*Direction:* Copy out every line of the listing below, character for character, with no changes.

-- begin Information shown --

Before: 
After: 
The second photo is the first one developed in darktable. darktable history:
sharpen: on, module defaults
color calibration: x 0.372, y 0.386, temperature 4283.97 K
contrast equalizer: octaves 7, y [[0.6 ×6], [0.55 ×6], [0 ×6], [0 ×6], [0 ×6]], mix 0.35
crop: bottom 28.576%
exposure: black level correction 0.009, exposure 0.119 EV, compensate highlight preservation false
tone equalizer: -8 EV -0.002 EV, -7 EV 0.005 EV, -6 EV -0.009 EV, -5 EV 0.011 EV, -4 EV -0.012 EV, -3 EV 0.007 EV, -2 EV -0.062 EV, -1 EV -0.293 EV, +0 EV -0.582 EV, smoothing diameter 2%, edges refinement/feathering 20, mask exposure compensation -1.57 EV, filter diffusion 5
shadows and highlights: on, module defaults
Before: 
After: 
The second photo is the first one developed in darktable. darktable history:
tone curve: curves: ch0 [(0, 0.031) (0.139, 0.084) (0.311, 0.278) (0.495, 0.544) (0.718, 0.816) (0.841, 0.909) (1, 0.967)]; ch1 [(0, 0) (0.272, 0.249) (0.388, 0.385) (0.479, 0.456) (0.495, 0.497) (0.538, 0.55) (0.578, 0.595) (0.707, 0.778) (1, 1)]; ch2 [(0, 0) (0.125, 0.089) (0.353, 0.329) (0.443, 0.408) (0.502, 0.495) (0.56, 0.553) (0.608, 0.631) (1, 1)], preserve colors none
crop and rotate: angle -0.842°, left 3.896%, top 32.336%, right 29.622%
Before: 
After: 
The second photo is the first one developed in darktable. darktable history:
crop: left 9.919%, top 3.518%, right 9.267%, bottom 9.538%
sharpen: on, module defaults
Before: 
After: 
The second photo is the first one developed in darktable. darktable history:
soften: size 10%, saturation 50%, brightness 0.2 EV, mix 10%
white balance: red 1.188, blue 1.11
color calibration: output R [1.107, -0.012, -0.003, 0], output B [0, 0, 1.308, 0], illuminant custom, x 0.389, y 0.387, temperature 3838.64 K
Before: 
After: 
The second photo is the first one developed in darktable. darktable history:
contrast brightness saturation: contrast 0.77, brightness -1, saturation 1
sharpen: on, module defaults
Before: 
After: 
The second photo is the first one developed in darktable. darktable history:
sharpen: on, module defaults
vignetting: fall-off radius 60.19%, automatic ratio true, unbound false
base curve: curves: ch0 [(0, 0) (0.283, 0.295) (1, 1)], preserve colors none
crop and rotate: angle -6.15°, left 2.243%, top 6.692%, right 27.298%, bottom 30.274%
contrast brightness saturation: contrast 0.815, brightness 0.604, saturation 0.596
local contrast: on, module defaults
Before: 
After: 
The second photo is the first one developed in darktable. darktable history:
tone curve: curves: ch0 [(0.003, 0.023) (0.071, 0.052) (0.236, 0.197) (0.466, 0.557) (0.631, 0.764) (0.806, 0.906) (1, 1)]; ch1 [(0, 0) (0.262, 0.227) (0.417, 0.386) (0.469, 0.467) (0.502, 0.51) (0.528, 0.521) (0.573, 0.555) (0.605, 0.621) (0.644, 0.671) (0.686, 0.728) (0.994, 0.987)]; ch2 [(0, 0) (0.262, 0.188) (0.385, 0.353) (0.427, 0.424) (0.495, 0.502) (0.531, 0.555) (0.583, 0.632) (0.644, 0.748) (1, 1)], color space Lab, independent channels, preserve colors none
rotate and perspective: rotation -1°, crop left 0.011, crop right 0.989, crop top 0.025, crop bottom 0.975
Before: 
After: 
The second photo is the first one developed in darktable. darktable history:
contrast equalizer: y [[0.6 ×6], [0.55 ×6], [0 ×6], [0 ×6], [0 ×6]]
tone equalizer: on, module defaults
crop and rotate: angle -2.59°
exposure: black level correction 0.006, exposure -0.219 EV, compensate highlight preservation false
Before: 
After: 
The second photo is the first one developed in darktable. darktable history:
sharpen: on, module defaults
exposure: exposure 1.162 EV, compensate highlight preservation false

-- end Information shown --

*Final answer:*
Before: 
After: 
The second photo is the first one developed in darktable. darktable history:
sharpen: on, module defaults
color calibration: x 0.372, y 0.386, temperature 4283.97 K
contrast equalizer: octaves 7, y [[0.6 ×6], [0.55 ×6], [0 ×6], [0 ×6], [0 ×6]], mix 0.35
crop: bottom 28.576%
exposure: black level correction 0.009, exposure 0.119 EV, compensate highlight preservation false
tone equalizer: -8 EV -0.002 EV, -7 EV 0.005 EV, -6 EV -0.009 EV, -5 EV 0.011 EV, -4 EV -0.012 EV, -3 EV 0.007 EV, -2 EV -0.062 EV, -1 EV -0.293 EV, +0 EV -0.582 EV, smoothing diameter 2%, edges refinement/feathering 20, mask exposure compensation -1.57 EV, filter diffusion 5
shadows and highlights: on, module defaults
Before: 
After: 
The second photo is the first one developed in darktable. darktable history:
tone curve: curves: ch0 [(0, 0.031) (0.139, 0.084) (0.311, 0.278) (0.495, 0.544) (0.718, 0.816) (0.841, 0.909) (1, 0.967)]; ch1 [(0, 0) (0.272, 0.249) (0.388, 0.385) (0.479, 0.456) (0.495, 0.497) (0.538, 0.55) (0.578, 0.595) (0.707, 0.778) (1, 1)]; ch2 [(0, 0) (0.125, 0.089) (0.353, 0.329) (0.443, 0.408) (0.502, 0.495) (0.56, 0.553) (0.608, 0.631) (1, 1)], preserve colors none
crop and rotate: angle -0.842°, left 3.896%, top 32.336%, right 29.622%
Before: 
After: 
The second photo is the first one developed in darktable. darktable history:
crop: left 9.919%, top 3.518%, right 9.267%, bottom 9.538%
sharpen: on, module defaults
Before: 
After: 
The second photo is the first one developed in darktable. darktable history:
soften: size 10%, saturation 50%, brightness 0.2 EV, mix 10%
white balance: red 1.188, blue 1.11
color calibration: output R [1.107, -0.012, -0.003, 0], output B [0, 0, 1.308, 0], illuminant custom, x 0.389, y 0.387, temperature 3838.64 K
Before: 
After: 
The second photo is the first one developed in darktable. darktable history:
contrast brightness saturation: contrast 0.77, brightness -1, saturation 1
sharpen: on, module defaults
Before: 
After: 
The second photo is the first one developed in darktable. darktable history:
sharpen: on, module defaults
vignetting: fall-off radius 60.19%, automatic ratio true, unbound false
base curve: curves: ch0 [(0, 0) (0.283, 0.295) (1, 1)], preserve colors none
crop and rotate: angle -6.15°, left 2.243%, top 6.692%, right 27.298%, bottom 30.274%
contrast brightness saturation: contrast 0.815, brightness 0.604, saturation 0.596
local contrast: on, module defaults
Before: 
After: 
The second photo is the first one developed in darktable. darktable history:
tone curve: curves: ch0 [(0.003, 0.023) (0.071, 0.052) (0.236, 0.197) (0.466, 0.557) (0.631, 0.764) (0.806, 0.906) (1, 1)]; ch1 [(0, 0) (0.262, 0.227) (0.417, 0.386) (0.469, 0.467) (0.502, 0.51) (0.528, 0.521) (0.573, 0.555) (0.605, 0.621) (0.644, 0.671) (0.686, 0.728) (0.994, 0.987)]; ch2 [(0, 0) (0.262, 0.188) (0.385, 0.353) (0.427, 0.424) (0.495, 0.502) (0.531, 0.555) (0.583, 0.632) (0.644, 0.748) (1, 1)], color space Lab, independent channels, preserve colors none
rotate and perspective: rotation -1°, crop left 0.011, crop right 0.989, crop top 0.025, crop bottom 0.975
Before: 
After: 
The second photo is the first one developed in darktable. darktable history:
contrast equalizer: y [[0.6 ×6], [0.55 ×6], [0 ×6], [0 ×6], [0 ×6]]
tone equalizer: on, module defaults
crop and rotate: angle -2.59°
exposure: black level correction 0.006, exposure -0.219 EV, compensate highlight preservation false
Before: 
After: 
The second photo is the first one developed in darktable. darktable history:
sharpen: on, module defaults
exposure: exposure 1.162 EV, compensate highlight preservation false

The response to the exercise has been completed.